Following the handover of the Power Holding Company of Nigeria’s (PHCN) assets, talks will now move from the bidding process of the PHCN’s successor companies to the next set of challenges: what the possible roadblocks could be going forward, and what kinds of strategic decisions are the new owners likely to make? The finance and other types of foreign investment secured by the new owners will be important details for equipment vendors in tailoring their strategies to approach these new partners.

CHALLENGES: Among more immediate concerns is the creditworthiness of the new conglomerates in charge of generation and distribution. All but one of the 15 bid winners met the August 2013 deadline to make final payments as part of the privatisation process, but the capital upgrades required by the plants mean the process is costly and demands appropriate financing to be successful. “Some are already asking for equipment on credit as well, so these new companies are not cash-rich,” said Hicham Mansour, managing director of Tofa, a Lagos-based company focusing on power-sector vending and services. “They are thinking about making money, not about building assets.”

Pension obligations and leftover liabilities from PHCN have also proved challenging. Winning bidders for distribution companies had been lobbying for a month-long extension of the payment deadline, citing concerns about whether legacy PHCN debts had been fully moved off the successor companies’ balance sheets. Allegedly, the funds raised from privatisation will be used to fulfil the commitments to PHCN staff. However, while some former employees are expected to be retained, it is likely that the new owners will proceed with smaller staffs. The formal termination of all PHCN employees triggered labour-union protests and months-long negotiations on the value of pension packages to be paid. The issues were settled by June 2013 to end possible setbacks to the process from organised labour. As of late September, workers’ payments were being progressed, according to the Federal Ministry of Power.

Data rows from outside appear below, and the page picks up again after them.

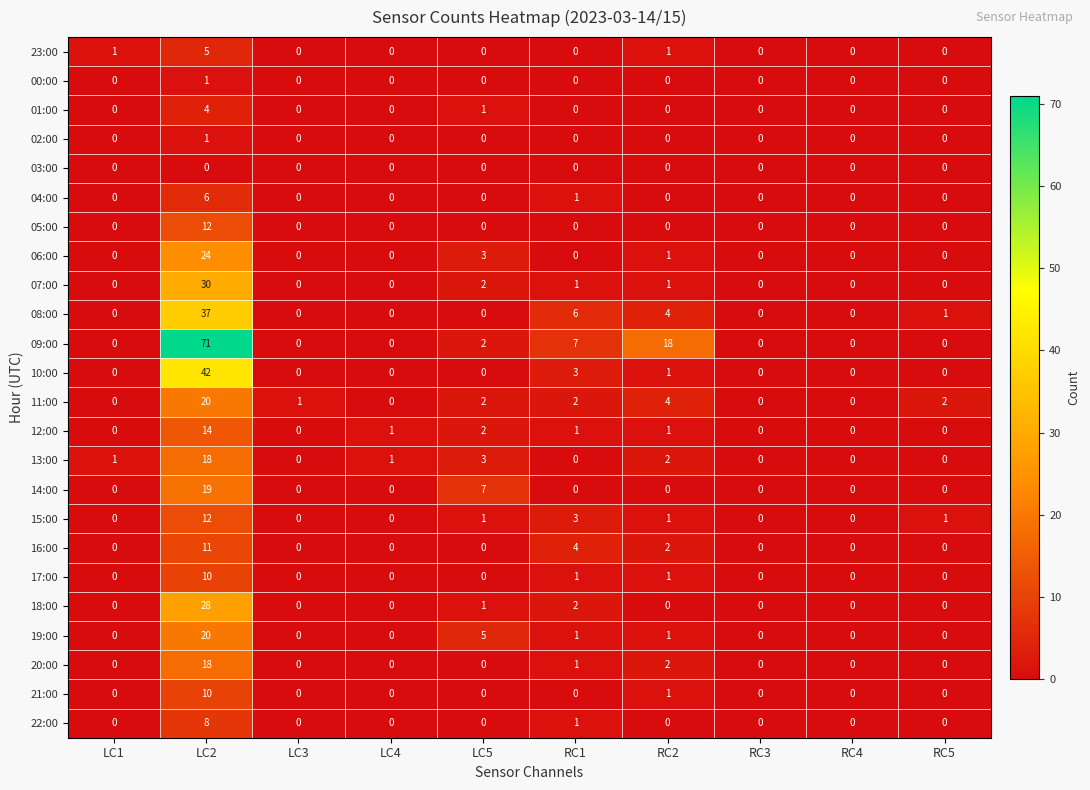

What is the difference between the highest and lowest values at RC2?

18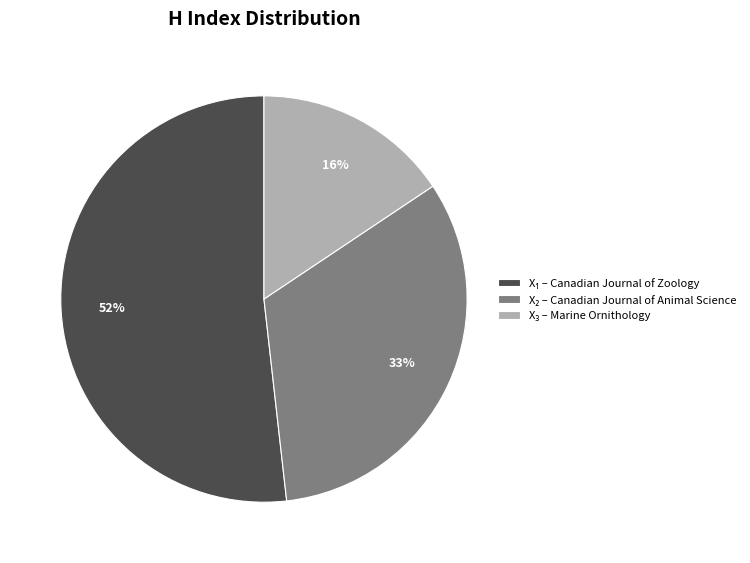

Is there a majority slice in this chart?

Yes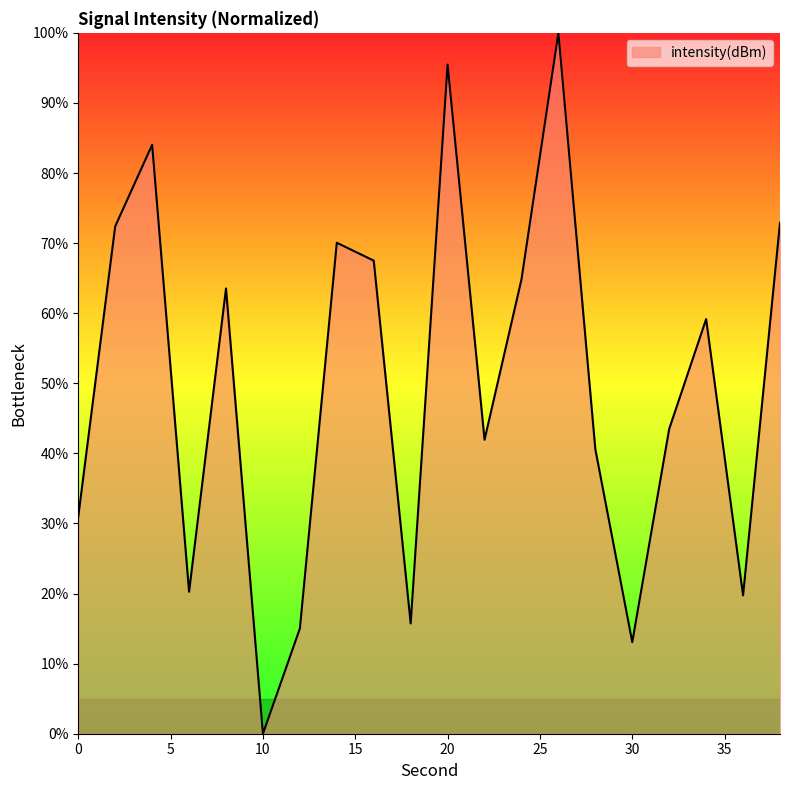

What is the greatest value displayed?

100.0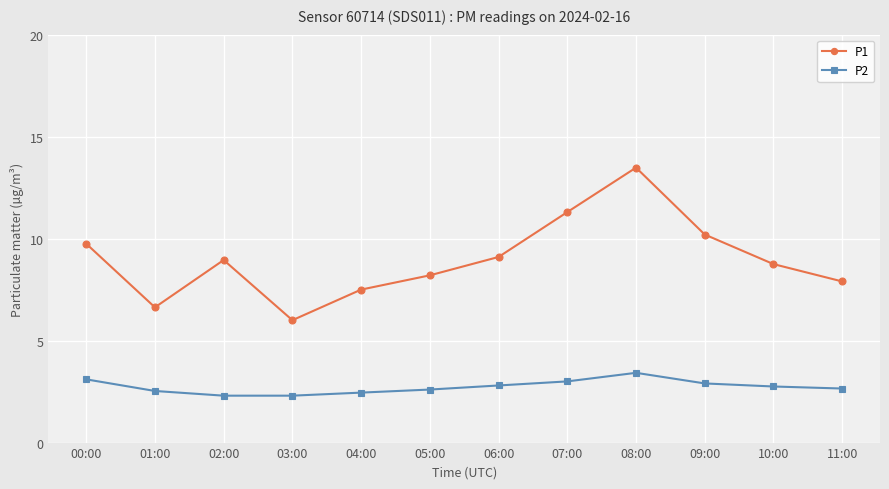

What is the difference between the highest and lowest values at 08:00?

10.1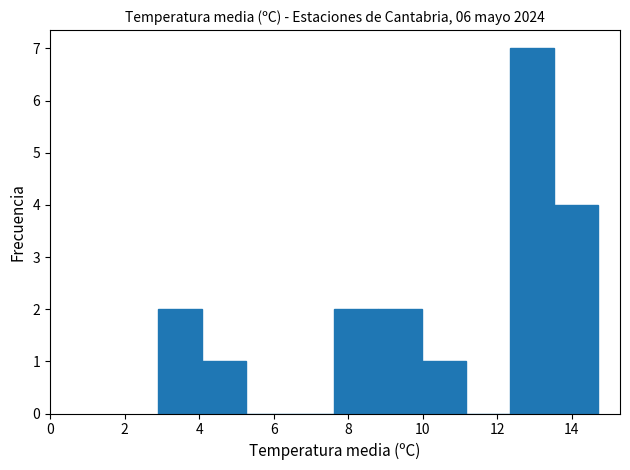

Reading left to right, list every bar in this chart as the range it spans on the x-axis followed by its height. Neither the bar edges nor the heights are printed on the chart, so give them approximately, as read against the axes.

2.90 to 4.08: 2
4.08 to 5.26: 1
5.26 to 6.44: 0
6.44 to 7.62: 0
7.62 to 8.80: 2
8.80 to 9.98: 2
9.98 to 11.16: 1
11.16 to 12.34: 0
12.34 to 13.52: 7
13.52 to 14.70: 4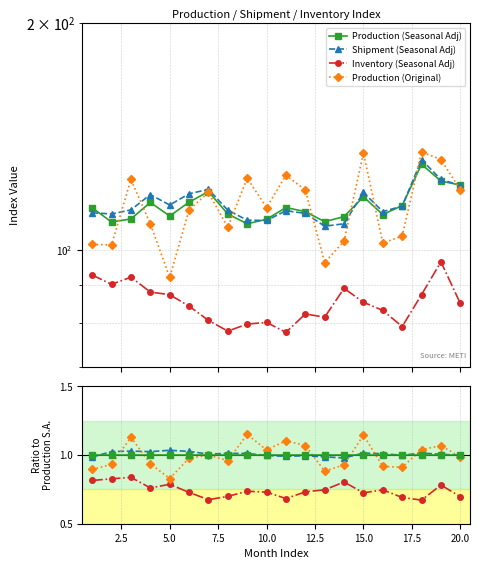

Which series ends up on top after the final intersection of Production (Original) and Production (Seasonal Adj)?

Production (Seasonal Adj)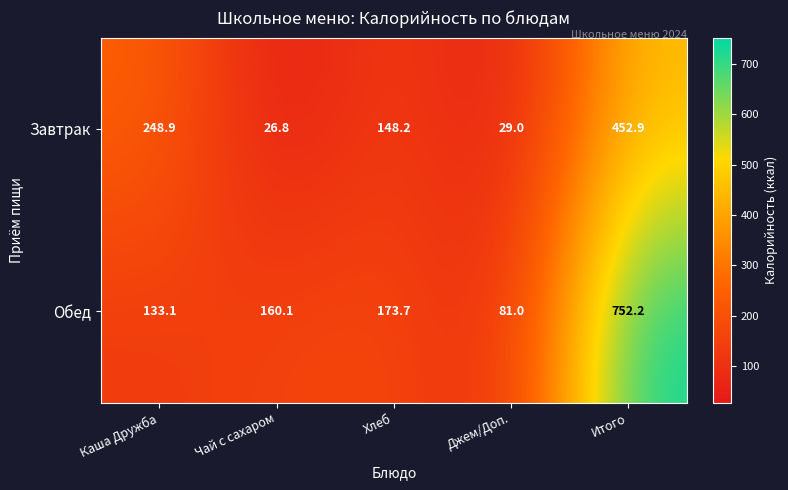

True or false: Обед has a value of 215.8 at Чай с сахаром.

False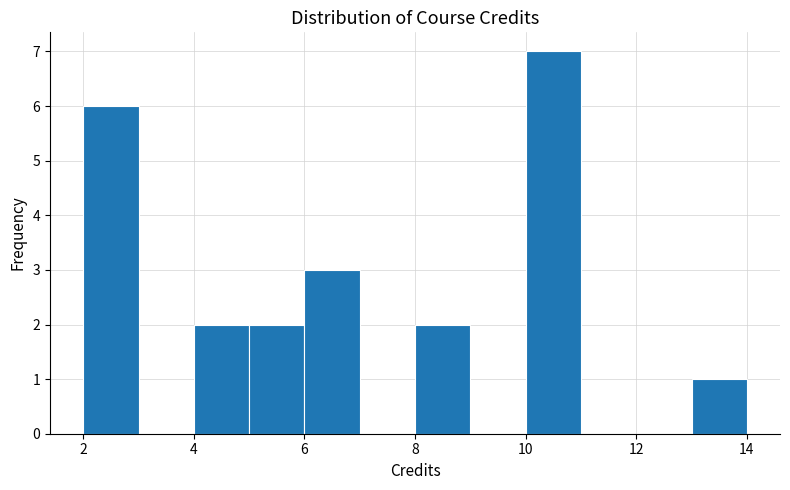

Reading left to right, list every bar in this chart as the range it spans on the x-axis followed by its height. The values are not printed on the chart, so give them approximately, as read against the axis.

2 to 3: 6
3 to 4: 0
4 to 5: 2
5 to 6: 2
6 to 7: 3
7 to 8: 0
8 to 9: 2
9 to 10: 0
10 to 11: 7
11 to 12: 0
12 to 13: 0
13 to 14: 1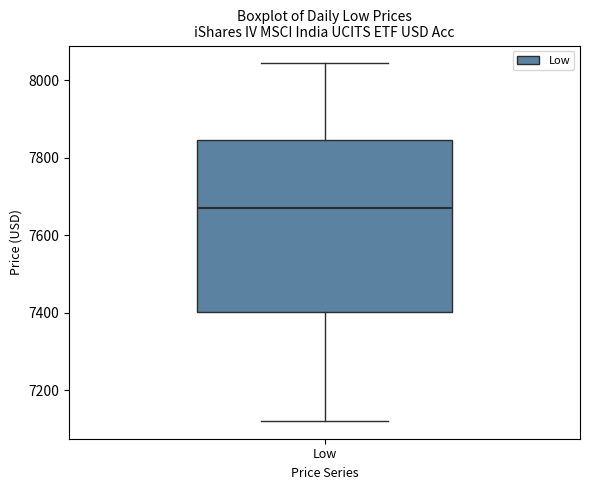

Transcribe this box plot: give where the median line is, the range the box spans, and where the two whiskers end, as read against the y-axis. The values are not printed on the chart, so give them approximately, as read against the axis.

median 7680, box 7400 to 7840, whiskers 7120 to 8040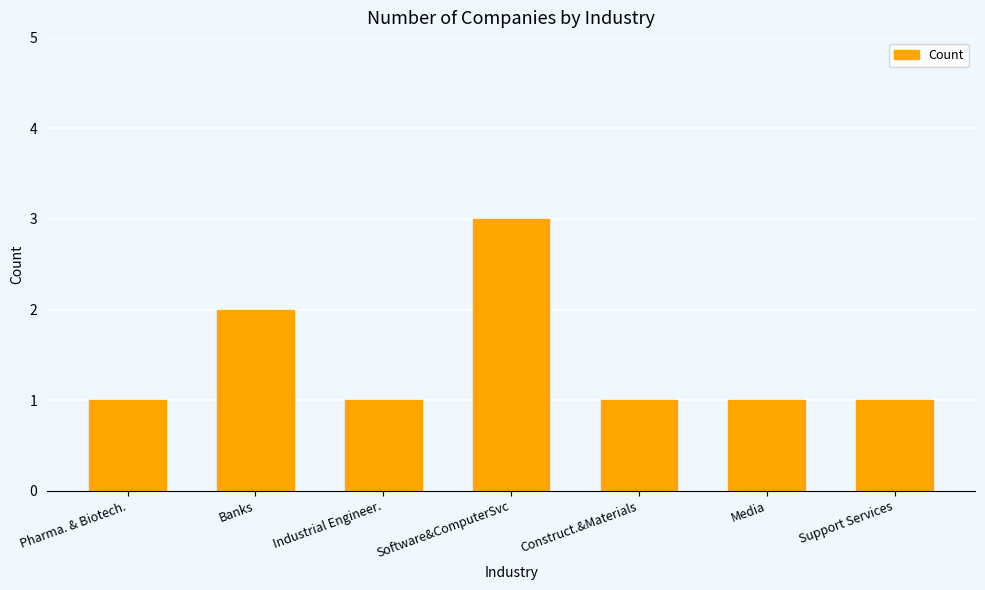

Reading left to right, list all the values displayed in this chart.

1	2	1	3	1	1	1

GEOGRAPHY MATTERS: Even though the initial bidding round is complete, there is still significant room for participation. New generation and distribution facilities continue to be an option. Distribution companies, for example, are not prevented from generating on their own on a small scale. Power plants with a capacity of less than 1 MW are not regulated and would provide more than enough power for communities that are currently without access. Under consideration are island systems to serve rural areas, industrial clusters for far-flung towns and villages for which grid service could be comparatively expensive and inefficient.

Distribution companies that can service a large chunk of their customers through an island system can effectively insulate themselves from transmission-related risks. “For those little pockets of communities that are stranded, just 1-2 MW are enough,” Uche Okoro, a special assistant of research and strategy at the Nigeria Electricity Regulatory Commission, told OBG.

PIPELINE: The expected rise in demand for inputs, offers scope for investments in gas supply as well, particularly in light of the planned locations of both large generating facilities and island plants in the middle belt and north of the country. The inland states are far from Nigeria’s offshore gas deposits, and most of the country’s power plants are in the south-east, near the gas pipelines, or in and around Lagos in the south-west, close to the greatest concentration of customers. The grid has traditionally been used to bring power north.

However, a pipeline to the north could be more efficient in terms of gas supply, with less risk of leakage than a grid. “Transmission lines passing through states can be difficult,” said Tomasso Casara, commercial manager at oil and gas servicing firm Saipem Contracting Nigeria. “It is easier to maintain a pipeline, so it may be sensible to pipe gas up to the north and build power plants there.” There would be additional challenges to consider – crude pipelines are often subject to sabotage and bunkering – but given the lack of a nationwide pipeline network, there is room for growth.